The Ford Foundation debt will be marketed as “social bonds” whose proceeds will be earmarked for grants that advance environmental, social and corporate governance goals, according to Wells Fargo, which is selling the bonds for the foundation. That means they can be bought by funds focused on socially responsible investments.
Mr. Walker hoped Ford’s clout in the charitable world would lead other foundations to take similar actions. In March, he began reaching out to the leaders of large foundations to enlist their support. “My message was that it’s not defensible to pay out only 5 percent,” Mr. Walker said.
When he called Mr. Palfrey of the MacArthur Foundation in Chicago, the foundation was already looking to tap the bond market for money that could be used to increase donations. But Mr. Palfrey described Ford’s plan as “wind in our sails.”
The Doris Duke Charitable Foundation, named after the tobacco and energy heiress, is the smallest of the five organizations taking part in the plan. It has an endowment of just under $2 billion and usually distributes about $110 million a year. This summer, the foundation plans to issue $100 million worth of 30-year bonds, and it will distribute those funds by 2022, said the foundation’s president, Ed Henry.

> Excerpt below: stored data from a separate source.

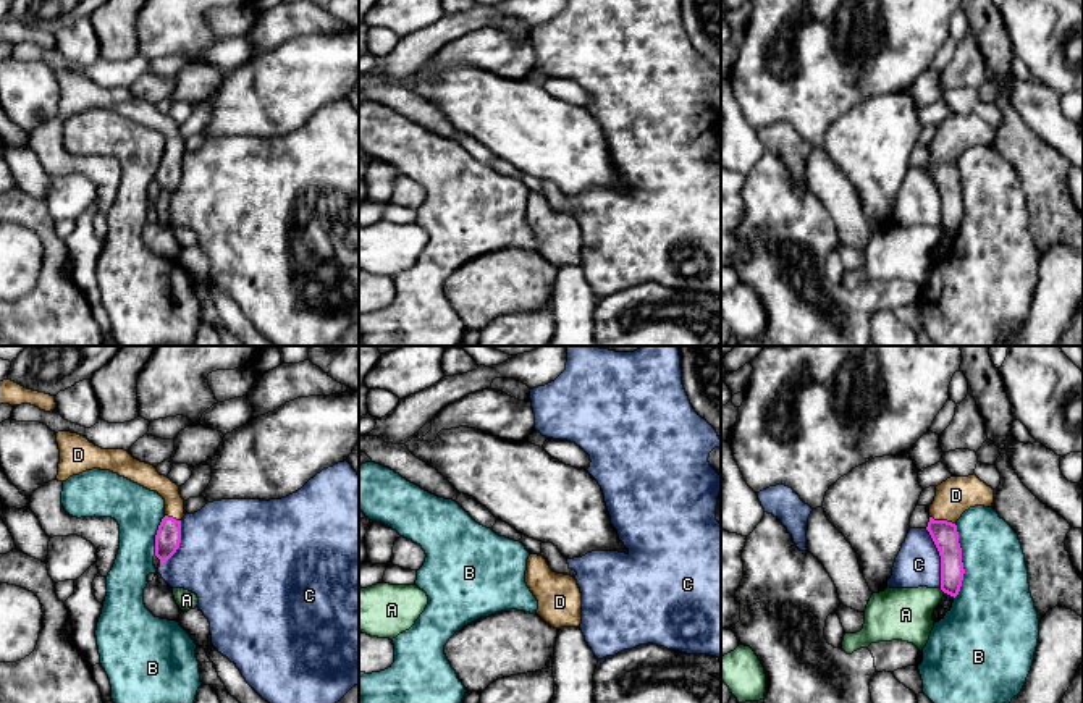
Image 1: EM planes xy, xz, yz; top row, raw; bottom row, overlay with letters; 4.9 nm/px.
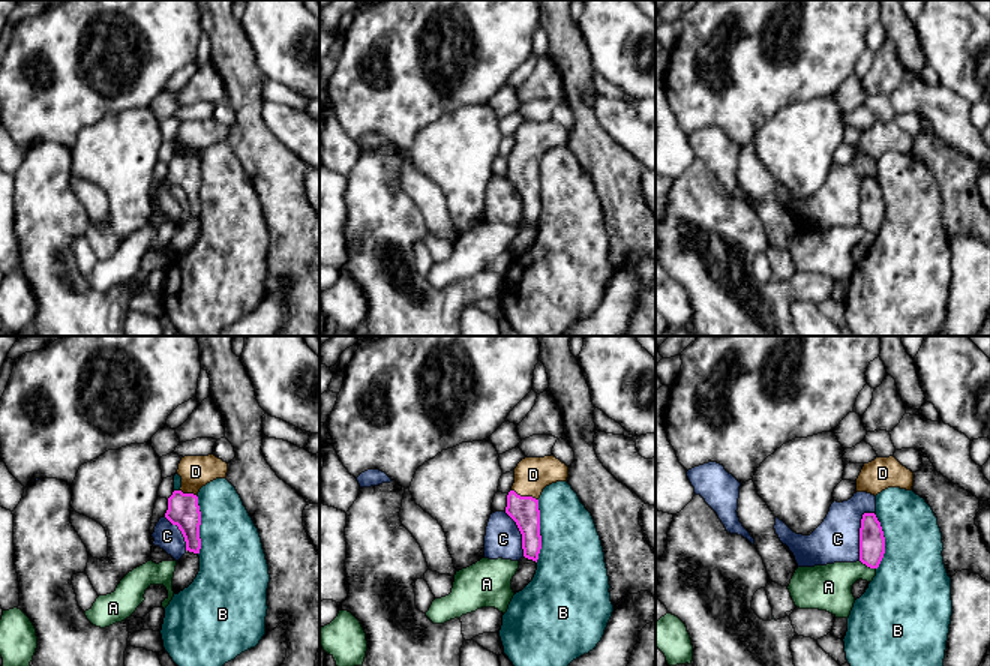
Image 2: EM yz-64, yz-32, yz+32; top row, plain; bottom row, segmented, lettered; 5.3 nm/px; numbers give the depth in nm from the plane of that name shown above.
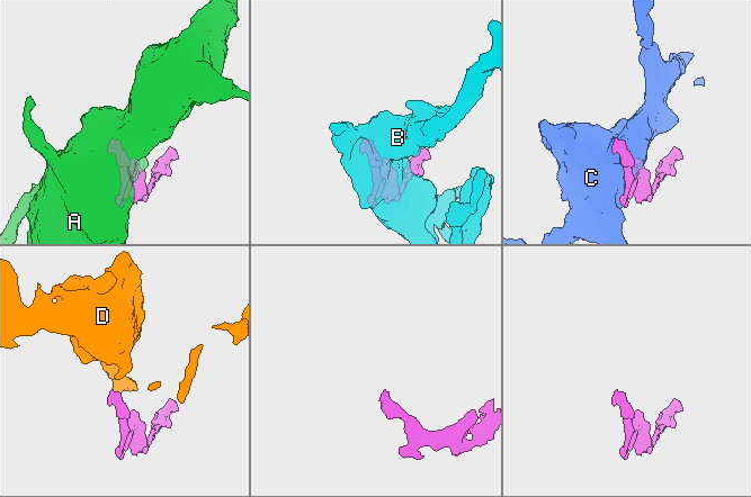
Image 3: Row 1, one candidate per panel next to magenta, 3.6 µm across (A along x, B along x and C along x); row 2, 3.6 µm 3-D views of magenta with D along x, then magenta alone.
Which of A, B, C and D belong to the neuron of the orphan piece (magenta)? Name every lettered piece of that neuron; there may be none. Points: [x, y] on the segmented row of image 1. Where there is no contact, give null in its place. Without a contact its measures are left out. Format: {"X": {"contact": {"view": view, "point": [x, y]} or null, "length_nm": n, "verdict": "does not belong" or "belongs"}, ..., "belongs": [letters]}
{"A": {"contact": {"view": "yz", "point": [943, 590]}, "length_nm": 40, "verdict": "does not belong"}, "B": {"contact": {"view": "yz", "point": [960, 561]}, "length_nm": 380, "verdict": "does not belong"}, "C": {"contact": {"view": "yz", "point": [941, 558]}, "length_nm": 300, "verdict": "does not belong"}, "D": {"contact": {"view": "yz", "point": [943, 521]}, "length_nm": 130, "verdict": "belongs"}, "belongs": ["D"]}

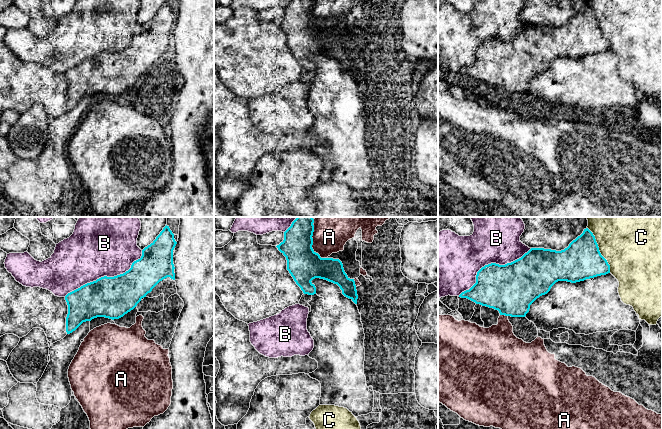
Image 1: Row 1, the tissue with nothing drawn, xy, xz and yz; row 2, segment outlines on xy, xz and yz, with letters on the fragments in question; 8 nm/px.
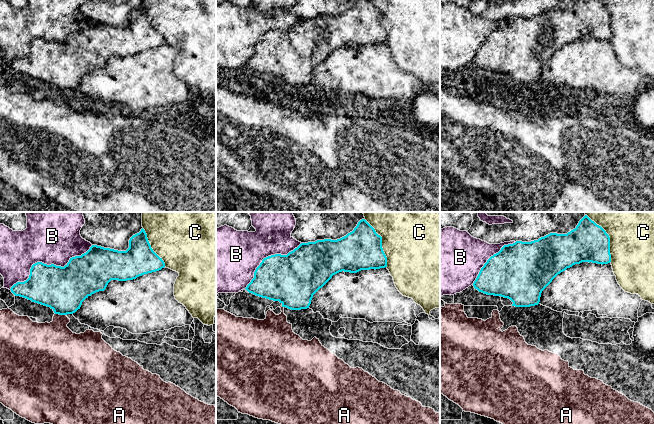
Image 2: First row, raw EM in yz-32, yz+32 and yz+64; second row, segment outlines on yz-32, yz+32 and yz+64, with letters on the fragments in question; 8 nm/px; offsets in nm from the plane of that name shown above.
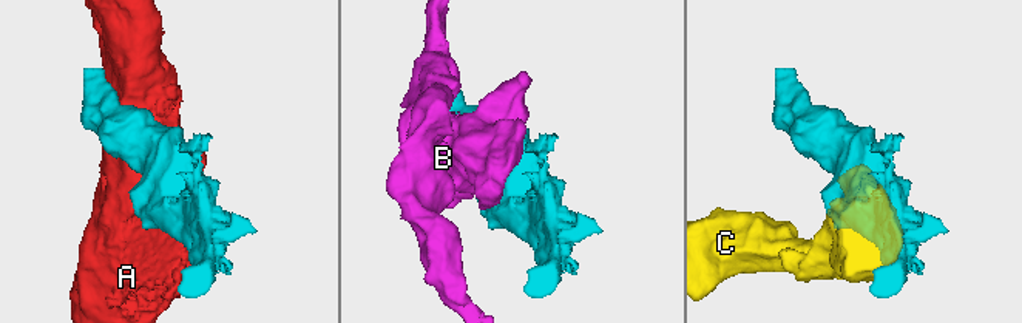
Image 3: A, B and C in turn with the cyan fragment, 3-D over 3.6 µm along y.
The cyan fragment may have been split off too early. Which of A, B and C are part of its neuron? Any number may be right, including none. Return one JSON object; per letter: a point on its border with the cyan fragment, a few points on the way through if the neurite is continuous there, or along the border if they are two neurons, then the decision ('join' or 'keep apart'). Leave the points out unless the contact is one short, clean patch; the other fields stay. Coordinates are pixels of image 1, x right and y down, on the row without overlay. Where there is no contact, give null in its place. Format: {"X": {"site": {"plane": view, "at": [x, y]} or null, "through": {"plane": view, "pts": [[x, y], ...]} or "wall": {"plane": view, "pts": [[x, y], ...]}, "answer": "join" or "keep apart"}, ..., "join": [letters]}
{"A": {"site": {"plane": "xz", "at": [312, 20]}, "answer": "keep apart"}, "B": {"site": {"plane": "xy", "at": [106, 52]}, "answer": "keep apart"}, "C": {"site": {"plane": "yz", "at": [598, 26]}, "answer": "keep apart"}, "join": []}

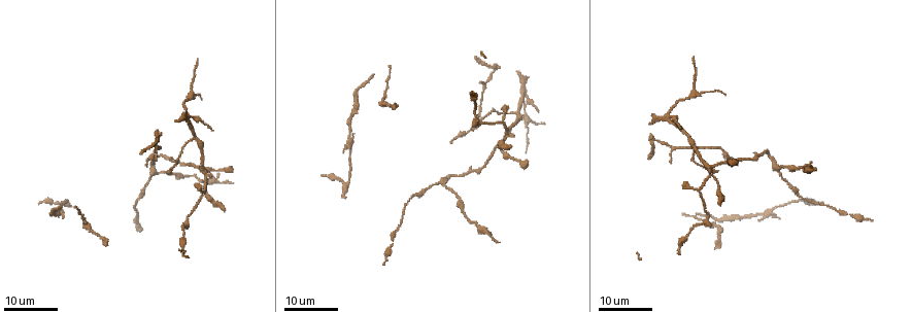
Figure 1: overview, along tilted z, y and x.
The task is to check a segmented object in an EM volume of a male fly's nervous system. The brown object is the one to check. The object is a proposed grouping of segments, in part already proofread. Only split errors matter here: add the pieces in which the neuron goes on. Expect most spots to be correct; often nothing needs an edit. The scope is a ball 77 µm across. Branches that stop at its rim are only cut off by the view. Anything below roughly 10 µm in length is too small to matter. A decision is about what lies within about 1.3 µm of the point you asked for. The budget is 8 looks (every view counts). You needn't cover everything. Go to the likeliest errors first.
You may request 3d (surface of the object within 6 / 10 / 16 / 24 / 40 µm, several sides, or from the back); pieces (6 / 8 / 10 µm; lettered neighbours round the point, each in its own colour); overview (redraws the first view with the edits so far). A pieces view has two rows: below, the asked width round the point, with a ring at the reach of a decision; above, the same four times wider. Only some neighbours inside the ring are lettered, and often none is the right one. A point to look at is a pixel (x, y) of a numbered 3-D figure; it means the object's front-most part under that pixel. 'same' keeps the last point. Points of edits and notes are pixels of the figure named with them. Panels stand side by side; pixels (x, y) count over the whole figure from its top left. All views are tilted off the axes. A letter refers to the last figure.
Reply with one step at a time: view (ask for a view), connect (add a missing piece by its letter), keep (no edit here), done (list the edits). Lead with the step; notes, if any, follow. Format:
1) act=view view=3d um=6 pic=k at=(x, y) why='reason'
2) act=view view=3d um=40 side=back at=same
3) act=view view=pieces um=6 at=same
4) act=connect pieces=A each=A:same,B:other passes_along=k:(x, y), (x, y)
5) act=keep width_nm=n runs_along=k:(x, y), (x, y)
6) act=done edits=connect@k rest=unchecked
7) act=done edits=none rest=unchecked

act=view view=3d um=16 pic=1 at=(223, 209) why='free end'

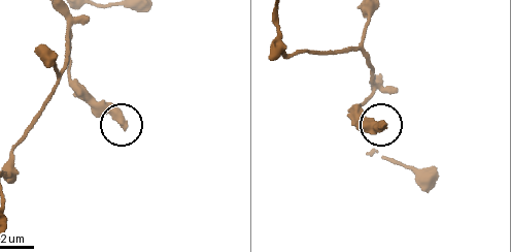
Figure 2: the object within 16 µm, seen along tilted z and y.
act=view view=pieces um=6 pic=2 at=(124, 126) why='what lies round it'

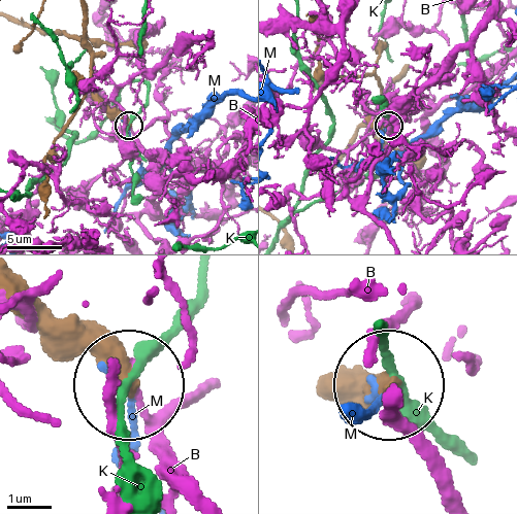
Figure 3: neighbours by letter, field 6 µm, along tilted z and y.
act=keep width_nm=320 each=B:other,K:other,M:other found='no lettered piece goes on from it'

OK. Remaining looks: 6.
act=view view=3d um=16 pic=1 at=(815, 171) why='end of a long branch'

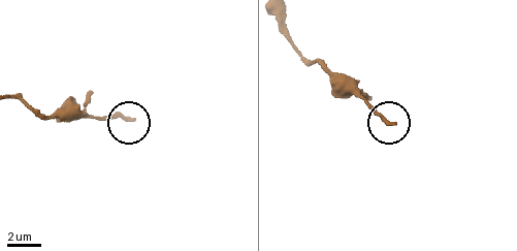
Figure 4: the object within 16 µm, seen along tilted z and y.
act=view view=pieces um=8 pic=4 at=(394, 125) why='what lies round it'

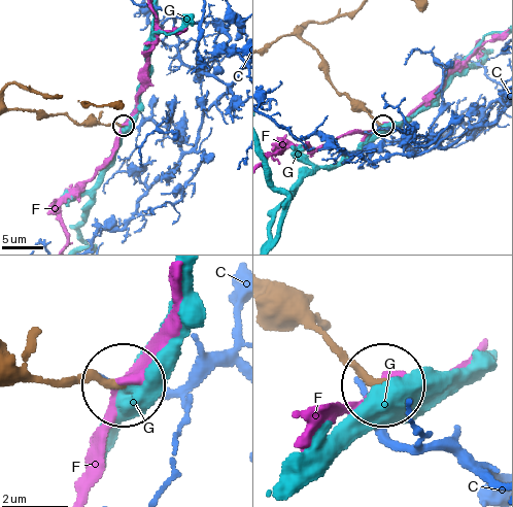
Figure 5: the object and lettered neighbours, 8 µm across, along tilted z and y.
act=keep each=C:other,F:other,G:other runs_along=5:(10, 109), (61, 113), (81, 125), (122, 126) found='no lettered piece goes on from it'

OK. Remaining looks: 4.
act=view view=3d um=24 pic=1 at=(716, 172) why='an open end'

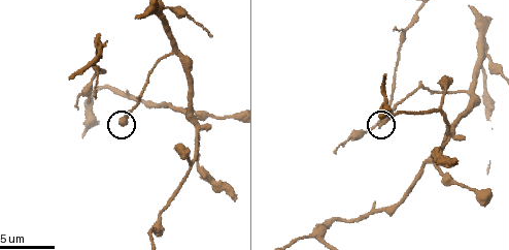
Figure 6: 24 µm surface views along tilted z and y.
act=view view=pieces um=10 pic=6 at=(378, 126)

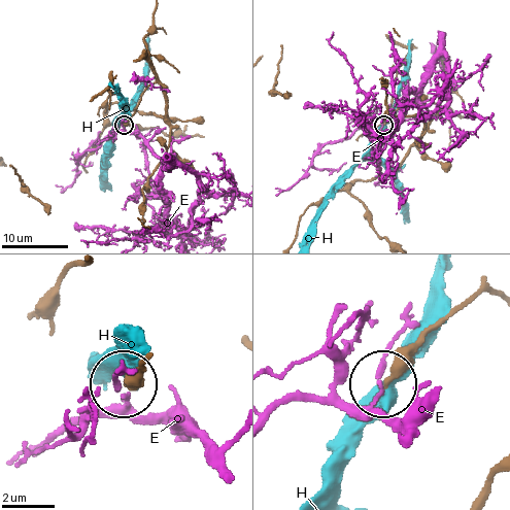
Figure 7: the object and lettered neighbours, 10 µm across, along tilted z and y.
act=keep each=E:other,H:other found='none of them fits'

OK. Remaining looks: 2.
act=view view=pieces um=10 pic=6 at=(490, 196)

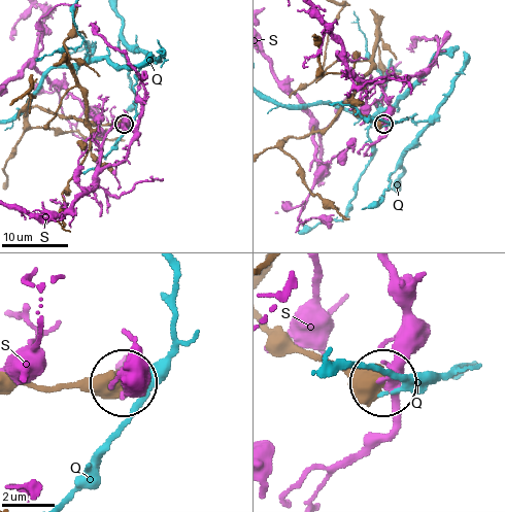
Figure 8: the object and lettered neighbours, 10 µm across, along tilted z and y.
act=keep width_nm=720 each=Q:other,S:other runs_along=8:(275, 329), (302, 347), (382, 379) found='none of them fits'

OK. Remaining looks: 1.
act=done edits=none rest=unchecked

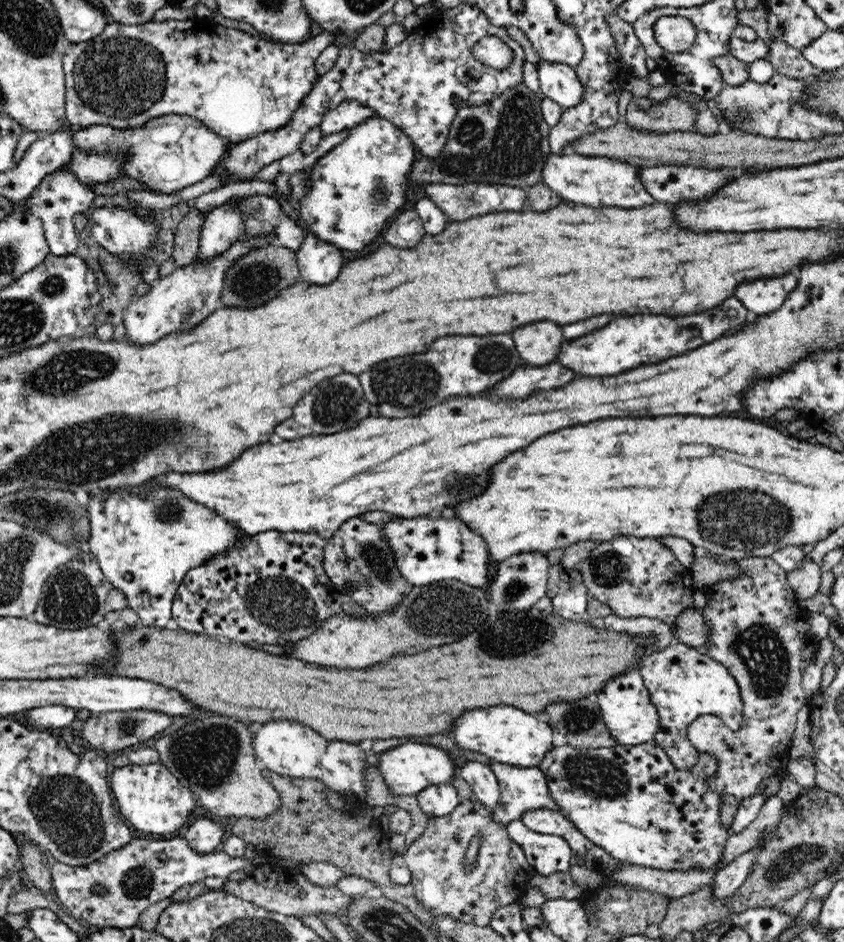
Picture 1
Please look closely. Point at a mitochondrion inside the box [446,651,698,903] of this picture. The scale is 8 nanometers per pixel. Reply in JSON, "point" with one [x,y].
{"point":[599,775]}

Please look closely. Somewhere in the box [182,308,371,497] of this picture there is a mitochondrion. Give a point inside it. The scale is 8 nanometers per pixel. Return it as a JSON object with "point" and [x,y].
{"point":[336,404]}

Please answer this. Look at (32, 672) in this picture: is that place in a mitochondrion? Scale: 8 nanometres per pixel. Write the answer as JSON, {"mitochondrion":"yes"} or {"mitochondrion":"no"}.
{"mitochondrion":"no"}

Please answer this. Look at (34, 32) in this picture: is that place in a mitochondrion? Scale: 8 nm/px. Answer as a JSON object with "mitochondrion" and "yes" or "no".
{"mitochondrion":"yes"}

“The downside of that is, of course, that it creates an obligation for the foundation for the next 30 years,” Mr. Henry said. “Basically, we’re taking out a mortgage.”
The Andrew W. Mellon Foundation will increase its giving this year to $500 million from $300 million, or about 8 percent of its total assets, said Elizabeth Alexander, the foundation’s president.
The W.K. Kellogg Foundation, which usually distributes about $300 million a year, is pledging to increase grants by a total of up to $300 million over the next two years.
“We have to increase our payout and we have to go big,” said La June Montgomery Tabron, the Kellogg president and chief executive. “Let’s come together and set an example for how, no matter where your portfolio is in this moment, you can still increase your payout.”